FD vs PPF: Which Is Better for Safe Investing in India?
A detailed comparison of Fixed Deposits and Public Provident Fund — returns, lock-in period, tax treatment, flexibility, and which suits your goals better.
Both Fixed Deposits and PPF sit in the "safe" corner of Indian investing. Both are government-backed (PPF directly, FDs via DICGC insurance). Both give predictable returns. But they work very differently, and choosing wrong can cost you lakhs over a decade.
Returns Comparison
- **FD rate (April 2026)**: 6.70% to 7.10% at major banks (general citizens)
- **PPF rate (Q1 FY 2026-27)**: 7.10% (revised quarterly by the government)
On paper, PPF and top-tier FDs offer similar rates. But here's the catch that changes everything: PPF interest is completely tax-free. FD interest is taxed at your slab rate.
For someone in the 30% tax bracket:
- FD effective return: 7.00% x (1 - 0.312) = **4.82%** after tax
- PPF effective return: 7.10% x (1 - 0) = **7.10%** after tax
That's a 2.28% gap. On ₹1,50,000 invested annually for 15 years, the difference in post-tax wealth is over ₹2,00,000.
Lock-in Period
This is where FDs fight back.
- **FD**: Choose any tenure from 7 days to 10 years. Premature withdrawal allowed with a small penalty.
- **PPF**: 15-year mandatory lock-in. Partial withdrawal allowed only from year 7 onwards, limited to 50% of the balance at the end of year 4.
If you might need the money within 5 years, FD wins by default. PPF locks your money away for over a decade.

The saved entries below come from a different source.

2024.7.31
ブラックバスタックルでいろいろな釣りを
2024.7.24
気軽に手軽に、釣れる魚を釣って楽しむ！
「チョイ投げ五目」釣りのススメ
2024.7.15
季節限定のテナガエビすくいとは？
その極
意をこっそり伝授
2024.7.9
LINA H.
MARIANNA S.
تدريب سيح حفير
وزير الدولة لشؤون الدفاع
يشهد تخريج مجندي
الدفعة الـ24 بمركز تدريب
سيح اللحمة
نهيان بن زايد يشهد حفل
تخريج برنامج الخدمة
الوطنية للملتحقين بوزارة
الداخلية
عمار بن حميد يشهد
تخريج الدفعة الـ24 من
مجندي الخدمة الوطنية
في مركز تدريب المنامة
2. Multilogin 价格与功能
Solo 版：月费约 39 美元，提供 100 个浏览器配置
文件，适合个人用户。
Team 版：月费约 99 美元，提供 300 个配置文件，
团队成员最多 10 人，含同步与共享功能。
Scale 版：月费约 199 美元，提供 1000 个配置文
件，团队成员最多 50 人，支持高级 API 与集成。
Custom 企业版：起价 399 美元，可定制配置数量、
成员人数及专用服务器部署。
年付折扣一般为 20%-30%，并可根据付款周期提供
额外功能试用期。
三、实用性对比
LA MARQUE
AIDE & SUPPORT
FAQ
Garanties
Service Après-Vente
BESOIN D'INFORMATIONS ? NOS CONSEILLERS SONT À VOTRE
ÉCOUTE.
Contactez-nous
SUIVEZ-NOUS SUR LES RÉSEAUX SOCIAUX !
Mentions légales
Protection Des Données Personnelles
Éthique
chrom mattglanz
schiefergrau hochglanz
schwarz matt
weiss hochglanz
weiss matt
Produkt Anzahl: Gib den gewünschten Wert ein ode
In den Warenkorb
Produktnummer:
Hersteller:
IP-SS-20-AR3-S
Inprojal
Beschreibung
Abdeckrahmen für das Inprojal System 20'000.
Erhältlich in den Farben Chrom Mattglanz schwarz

Tax Treatment — PPF's Biggest Advantage
PPF enjoys EEE (Exempt-Exempt-Exempt) status:
- Investment: Deductible under Section 80C (up to ₹1,50,000)
- Interest: Tax-free
- Maturity: Tax-free
FDs under Section 80C (tax-saving 5-year FDs) get:
- Investment: Deductible under Section 80C (up to ₹1,50,000)
- Interest: Fully taxable at slab rate
- Maturity: Principal tax-free, interest taxable
For pure tax efficiency, PPF is unbeatable among fixed-income instruments in India.
Investment Limits
- **PPF**: Minimum ₹500/year, maximum ₹1,50,000/year. You cannot invest more even if you want to.
- **FD**: No upper limit. Deposit ₹10 lakh, ₹1 crore, or more — no restriction.
If you have a large lump sum to park safely, FDs are the only option. PPF's ₹1.5 lakh annual ceiling makes it a supplementary investment, not a primary one.
Flexibility and Loan Facility
PPF allows loans against the balance from year 3 to year 6 (up to 25% of the balance at the end of year 2). Interest rate: 1% above PPF rate.
FDs at most banks allow overdraft/loan up to 90% of the deposit value at 1-2% above the FD rate.
Both offer borrowing against the investment, but FDs offer higher loan amounts relative to the deposit.
Which Should You Choose?
**Choose PPF when:**
- You're in the 20% or 30% tax bracket (tax-free interest matters most here)
- You won't need this money for 15+ years
- You want to max out tax-efficient safe investments
- You're disciplined about annual contributions
**Choose FD when:**
- You need the money within 1-5 years
- You have more than ₹1.5 lakh to invest safely
- You need flexibility to choose tenure and withdrawal timing
- You want the option of regular income (non-cumulative payout)
**The best approach: do both.** Max out PPF at ₹1,50,000/year for tax-free compounding, then use FDs for any additional safe allocation.